* [Problem to work on]:
Convert every line of the data below into a numbered list, skipping any blank lines. Leave the pictures out of your answer.

>> begin The input

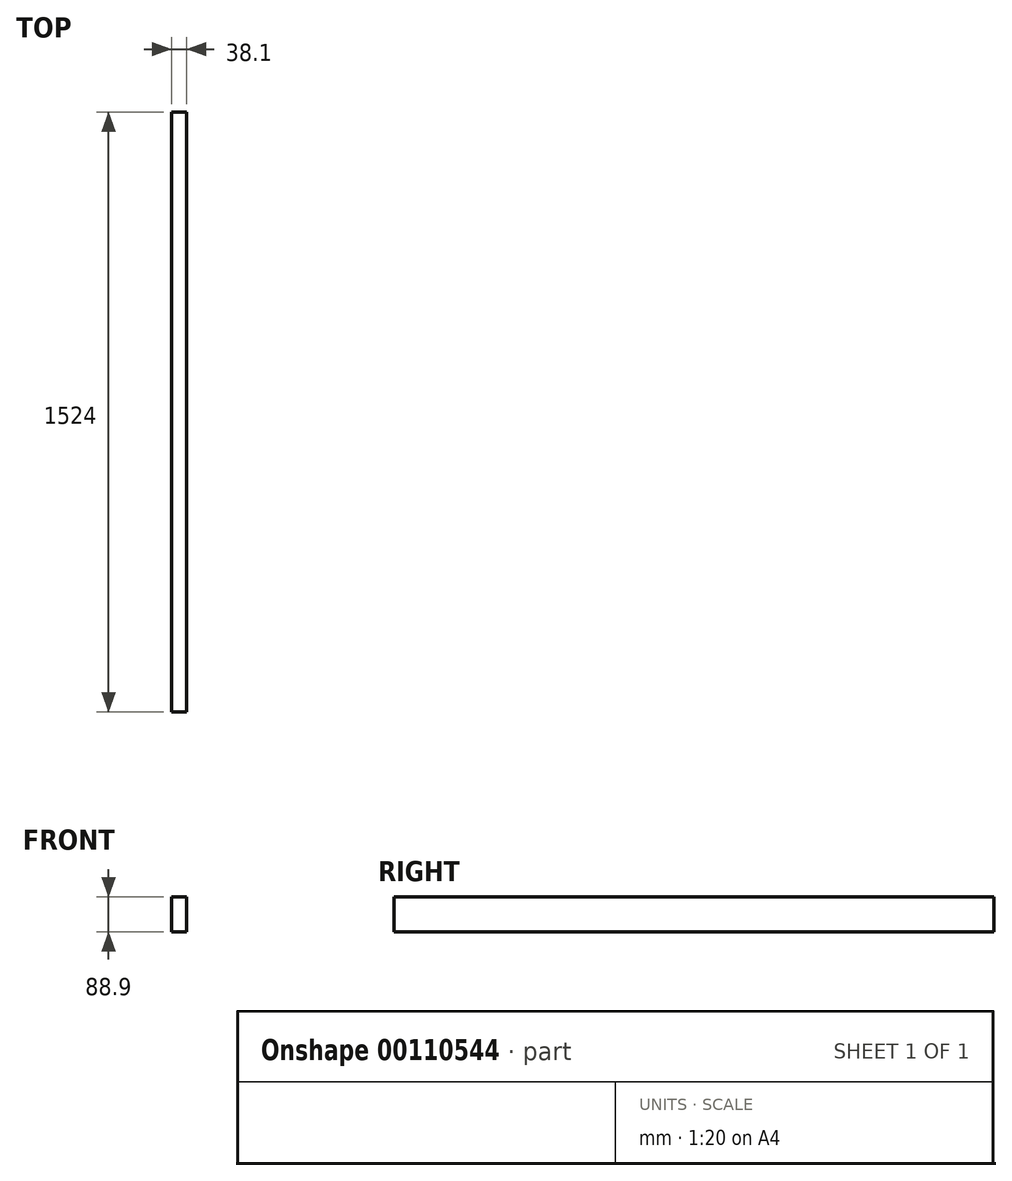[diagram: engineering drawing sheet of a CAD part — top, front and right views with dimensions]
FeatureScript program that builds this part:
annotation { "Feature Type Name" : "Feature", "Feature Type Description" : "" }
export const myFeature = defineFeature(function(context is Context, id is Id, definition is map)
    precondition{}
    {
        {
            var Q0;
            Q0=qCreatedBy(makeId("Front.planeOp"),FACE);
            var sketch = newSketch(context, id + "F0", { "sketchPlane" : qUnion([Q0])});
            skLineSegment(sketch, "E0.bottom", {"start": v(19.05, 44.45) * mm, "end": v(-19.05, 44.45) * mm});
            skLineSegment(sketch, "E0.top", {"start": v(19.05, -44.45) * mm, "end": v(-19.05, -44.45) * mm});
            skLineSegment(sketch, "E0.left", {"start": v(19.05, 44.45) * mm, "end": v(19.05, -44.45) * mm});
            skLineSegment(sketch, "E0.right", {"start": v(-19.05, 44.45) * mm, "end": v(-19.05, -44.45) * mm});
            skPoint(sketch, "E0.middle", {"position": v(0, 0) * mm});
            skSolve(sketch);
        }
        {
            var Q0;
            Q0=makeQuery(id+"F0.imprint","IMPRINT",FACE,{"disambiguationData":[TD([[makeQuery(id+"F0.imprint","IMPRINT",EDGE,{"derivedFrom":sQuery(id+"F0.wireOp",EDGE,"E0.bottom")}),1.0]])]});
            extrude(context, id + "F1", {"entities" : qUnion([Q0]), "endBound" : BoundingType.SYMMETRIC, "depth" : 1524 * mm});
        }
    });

>> end The input

* [Solution]:
1. [diagram: engineering drawing sheet of a CAD part — top, front and right views with dimensions]
2. FeatureScript program that builds this part:
3. annotation { "Feature Type Name" : "Feature", "Feature Type Description" : "" }
4. export const myFeature = defineFeature(function(context is Context, id is Id, definition is map)
5.     precondition{}
6.     {
7.         {
8.             var Q0;
9.             Q0=qCreatedBy(makeId("Front.planeOp"),FACE);
10.             var sketch = newSketch(context, id + "F0", { "sketchPlane" : qUnion([Q0])});
11.             skLineSegment(sketch, "E0.bottom", {"start": v(19.05, 44.45) * mm, "end": v(-19.05, 44.45) * mm});
12.             skLineSegment(sketch, "E0.top", {"start": v(19.05, -44.45) * mm, "end": v(-19.05, -44.45) * mm});
13.             skLineSegment(sketch, "E0.left", {"start": v(19.05, 44.45) * mm, "end": v(19.05, -44.45) * mm});
14.             skLineSegment(sketch, "E0.right", {"start": v(-19.05, 44.45) * mm, "end": v(-19.05, -44.45) * mm});
15.             skPoint(sketch, "E0.middle", {"position": v(0, 0) * mm});
16.             skSolve(sketch);
17.         }
18.         {
19.             var Q0;
20.             Q0=makeQuery(id+"F0.imprint","IMPRINT",FACE,{"disambiguationData":[TD([[makeQuery(id+"F0.imprint","IMPRINT",EDGE,{"derivedFrom":sQuery(id+"F0.wireOp",EDGE,"E0.bottom")}),1.0]])]});
21.             extrude(context, id + "F1", {"entities" : qUnion([Q0]), "endBound" : BoundingType.SYMMETRIC, "depth" : 1524 * mm});
22.         }
23.     });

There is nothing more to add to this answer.